++++ EXTRACTED DATA

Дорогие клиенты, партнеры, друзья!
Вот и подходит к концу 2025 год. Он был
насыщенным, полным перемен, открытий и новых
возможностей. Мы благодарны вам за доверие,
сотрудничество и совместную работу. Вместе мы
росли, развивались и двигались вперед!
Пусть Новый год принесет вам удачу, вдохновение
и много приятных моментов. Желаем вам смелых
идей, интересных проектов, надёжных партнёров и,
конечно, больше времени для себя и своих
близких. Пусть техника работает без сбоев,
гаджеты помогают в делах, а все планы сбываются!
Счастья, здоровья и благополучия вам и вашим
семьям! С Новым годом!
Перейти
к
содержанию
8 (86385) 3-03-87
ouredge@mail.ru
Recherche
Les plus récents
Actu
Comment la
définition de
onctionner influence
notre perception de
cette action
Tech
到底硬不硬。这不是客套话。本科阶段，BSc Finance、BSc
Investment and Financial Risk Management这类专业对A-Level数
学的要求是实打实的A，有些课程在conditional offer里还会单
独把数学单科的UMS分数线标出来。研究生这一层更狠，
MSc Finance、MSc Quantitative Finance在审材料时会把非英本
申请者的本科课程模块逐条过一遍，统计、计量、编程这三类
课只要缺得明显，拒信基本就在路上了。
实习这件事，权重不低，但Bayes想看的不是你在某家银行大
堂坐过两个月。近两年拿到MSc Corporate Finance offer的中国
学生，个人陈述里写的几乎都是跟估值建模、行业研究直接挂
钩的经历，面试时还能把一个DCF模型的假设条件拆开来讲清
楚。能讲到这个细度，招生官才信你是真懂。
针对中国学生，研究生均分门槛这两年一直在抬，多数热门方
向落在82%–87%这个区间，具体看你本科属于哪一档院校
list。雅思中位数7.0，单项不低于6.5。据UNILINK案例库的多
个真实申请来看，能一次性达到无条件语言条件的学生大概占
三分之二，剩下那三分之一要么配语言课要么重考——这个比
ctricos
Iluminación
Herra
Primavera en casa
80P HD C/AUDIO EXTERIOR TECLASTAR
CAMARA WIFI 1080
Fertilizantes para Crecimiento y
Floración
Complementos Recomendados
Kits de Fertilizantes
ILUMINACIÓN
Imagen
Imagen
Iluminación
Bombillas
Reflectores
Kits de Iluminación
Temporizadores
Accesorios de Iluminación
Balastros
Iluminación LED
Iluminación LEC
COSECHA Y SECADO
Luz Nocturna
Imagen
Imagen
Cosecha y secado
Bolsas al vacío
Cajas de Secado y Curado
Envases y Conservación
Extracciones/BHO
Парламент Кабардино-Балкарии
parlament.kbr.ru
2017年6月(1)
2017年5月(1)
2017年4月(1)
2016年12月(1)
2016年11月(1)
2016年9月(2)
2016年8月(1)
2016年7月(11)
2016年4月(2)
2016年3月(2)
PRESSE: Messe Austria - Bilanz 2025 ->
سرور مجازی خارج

++++++++
++++ EXTRACTED DATA

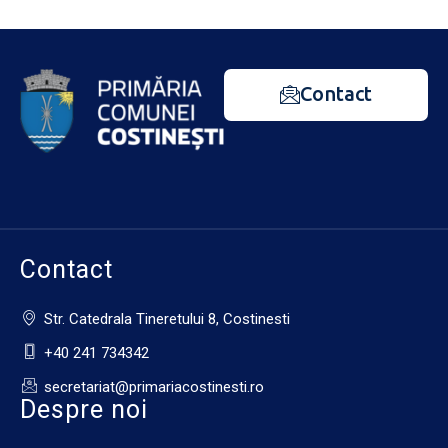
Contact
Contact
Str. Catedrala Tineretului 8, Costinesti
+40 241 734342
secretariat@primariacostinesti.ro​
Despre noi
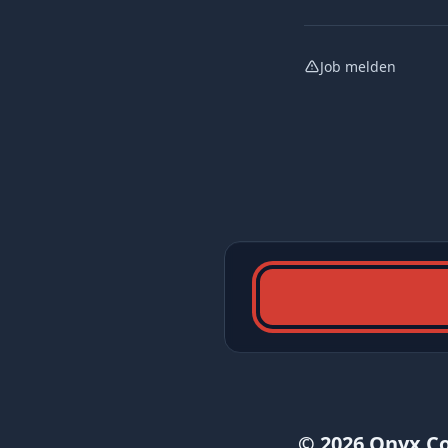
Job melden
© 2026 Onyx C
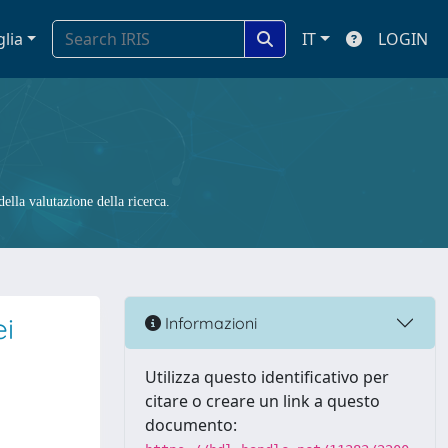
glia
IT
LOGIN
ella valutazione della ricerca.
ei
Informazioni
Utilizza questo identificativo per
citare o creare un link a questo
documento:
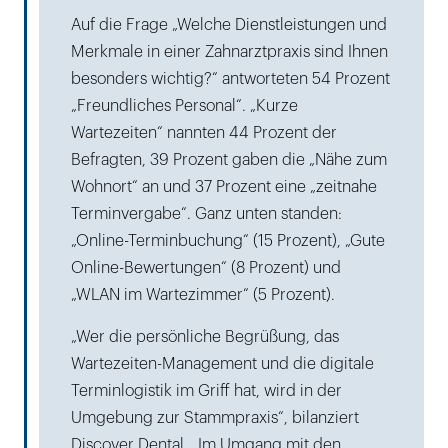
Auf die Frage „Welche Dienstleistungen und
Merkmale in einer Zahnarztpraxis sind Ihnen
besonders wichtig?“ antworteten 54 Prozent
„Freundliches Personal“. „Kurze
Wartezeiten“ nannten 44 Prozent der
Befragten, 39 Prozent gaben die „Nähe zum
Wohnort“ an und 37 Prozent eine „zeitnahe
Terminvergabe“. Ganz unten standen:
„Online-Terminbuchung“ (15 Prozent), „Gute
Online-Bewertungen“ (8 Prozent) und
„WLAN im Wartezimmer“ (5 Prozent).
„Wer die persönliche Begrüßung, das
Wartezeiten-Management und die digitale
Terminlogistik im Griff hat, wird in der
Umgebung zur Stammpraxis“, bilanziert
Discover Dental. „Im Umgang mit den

++++++++
++++ EXTRACTED DATA

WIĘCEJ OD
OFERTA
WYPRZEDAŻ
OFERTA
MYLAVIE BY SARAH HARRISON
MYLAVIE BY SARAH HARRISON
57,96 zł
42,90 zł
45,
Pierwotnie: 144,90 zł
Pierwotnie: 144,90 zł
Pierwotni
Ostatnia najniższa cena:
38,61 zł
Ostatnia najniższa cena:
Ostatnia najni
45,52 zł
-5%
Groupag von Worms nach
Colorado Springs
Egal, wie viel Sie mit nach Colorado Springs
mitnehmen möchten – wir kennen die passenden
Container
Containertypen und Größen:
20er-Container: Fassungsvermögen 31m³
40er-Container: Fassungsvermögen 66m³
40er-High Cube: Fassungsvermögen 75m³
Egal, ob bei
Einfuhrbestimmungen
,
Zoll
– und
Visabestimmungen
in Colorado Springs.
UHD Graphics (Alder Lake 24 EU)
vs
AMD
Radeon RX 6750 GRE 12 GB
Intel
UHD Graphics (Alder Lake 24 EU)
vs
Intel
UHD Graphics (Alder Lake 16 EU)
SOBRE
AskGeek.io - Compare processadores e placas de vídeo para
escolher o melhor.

++++++++

AIM OF THE EXERCISE: Now copy each line of the entries that mentions "Wartezeiten".

OUTPUT FOR THIS EXERCISE:
Wartezeiten“ nannten 44 Prozent der
Wartezeiten-Management und die digitale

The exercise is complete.